Segment Start: QUOTED PASSAGE
Mr. Weirsky had spent hours searching for the tickets when he got to his home in Alpha, N.J., near the Pennsylvania border. He was convinced they must have gotten lost there, and it was not until the next day that he decided to ask a clerk at the store if anyone had seen them.
The clerk said someone had turned them in. Then she quizzed him on what tickets he had bought before handing them over, he said. The lottery drawing was that night.
“I was very thankful there was an honest person out there because I thought it was gone,” he said.
But Mr. Weirsky, who said he spends $20 a week on quick-pick lottery tickets, said he did not realize he had the winning ticket until two days later, as a snowstorm swirled outside.
He said a friend of his mother’s called to say she thought a mutual friend of theirs had hit the jackpot. That man bought his ticket at the same store Mr. Weirsky did, and had been standing right in front of him when he did it. Mr. Weirsky called to ask if he had won.
When the man said he had not, Mr. Weirsky decided to check his own tickets using the lottery app on his phone. Then he turned to his mother in shock.
“I put the phone down, I put the ticket down, I sat there for a second — I said to my mother, ‘Hey, that just said I was the jackpot winner,’” he said. “And she’s like, ‘What’s that mean?’”
“I said, ‘I won $273 million,’” he told her. “And she was like, ‘Get the hell out of here.’”
So, for a while, he did.
Segment End: QUOTED PASSAGE
Segment Start: STUDY MATERIAL
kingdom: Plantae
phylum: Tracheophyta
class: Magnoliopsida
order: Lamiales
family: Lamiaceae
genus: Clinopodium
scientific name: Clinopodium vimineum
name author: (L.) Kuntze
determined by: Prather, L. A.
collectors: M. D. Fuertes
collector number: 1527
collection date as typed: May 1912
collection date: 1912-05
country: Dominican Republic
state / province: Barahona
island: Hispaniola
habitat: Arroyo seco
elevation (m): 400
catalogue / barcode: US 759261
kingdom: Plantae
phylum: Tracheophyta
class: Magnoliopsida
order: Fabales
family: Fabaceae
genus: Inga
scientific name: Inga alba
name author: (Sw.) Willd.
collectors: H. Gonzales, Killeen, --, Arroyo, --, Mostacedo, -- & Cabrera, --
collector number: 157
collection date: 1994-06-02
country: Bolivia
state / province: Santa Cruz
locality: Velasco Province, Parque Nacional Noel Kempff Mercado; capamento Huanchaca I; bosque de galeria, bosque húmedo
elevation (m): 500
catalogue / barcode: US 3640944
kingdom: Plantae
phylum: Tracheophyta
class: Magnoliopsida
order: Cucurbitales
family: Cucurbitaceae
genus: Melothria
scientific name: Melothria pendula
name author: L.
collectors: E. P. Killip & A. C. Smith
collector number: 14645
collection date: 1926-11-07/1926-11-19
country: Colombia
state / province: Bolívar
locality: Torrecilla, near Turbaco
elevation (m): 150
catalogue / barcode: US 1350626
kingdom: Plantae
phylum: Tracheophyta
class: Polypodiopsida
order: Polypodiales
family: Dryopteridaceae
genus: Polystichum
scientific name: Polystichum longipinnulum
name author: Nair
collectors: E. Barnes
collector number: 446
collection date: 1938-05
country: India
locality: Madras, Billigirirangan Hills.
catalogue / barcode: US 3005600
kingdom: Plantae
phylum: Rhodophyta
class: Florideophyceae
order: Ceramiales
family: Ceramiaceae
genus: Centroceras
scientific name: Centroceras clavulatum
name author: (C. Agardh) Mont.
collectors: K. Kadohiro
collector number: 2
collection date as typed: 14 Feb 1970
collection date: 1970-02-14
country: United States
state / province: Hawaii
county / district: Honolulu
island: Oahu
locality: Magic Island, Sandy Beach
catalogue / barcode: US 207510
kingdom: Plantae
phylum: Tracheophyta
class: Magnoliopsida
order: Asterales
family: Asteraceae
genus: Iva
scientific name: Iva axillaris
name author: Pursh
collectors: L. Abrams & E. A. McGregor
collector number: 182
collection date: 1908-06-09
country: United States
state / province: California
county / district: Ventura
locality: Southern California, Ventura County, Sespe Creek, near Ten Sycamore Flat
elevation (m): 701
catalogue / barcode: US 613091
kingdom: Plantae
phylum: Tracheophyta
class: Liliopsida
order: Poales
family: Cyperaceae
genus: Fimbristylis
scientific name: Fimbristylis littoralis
Segment End: STUDY MATERIAL
▶ EXERCISE PROMPT: Apart from Mr. Weirsky, list every person who appears in the lottery story, each one once, identified as the story describes them. Work from the text only.

▶ YOUR RESPONSE:
- a clerk at the store
- someone who turned the tickets in
- Mr. Weirsky's mother
- a friend of his mother's
- a mutual friend of theirs, the man who bought his ticket at the same store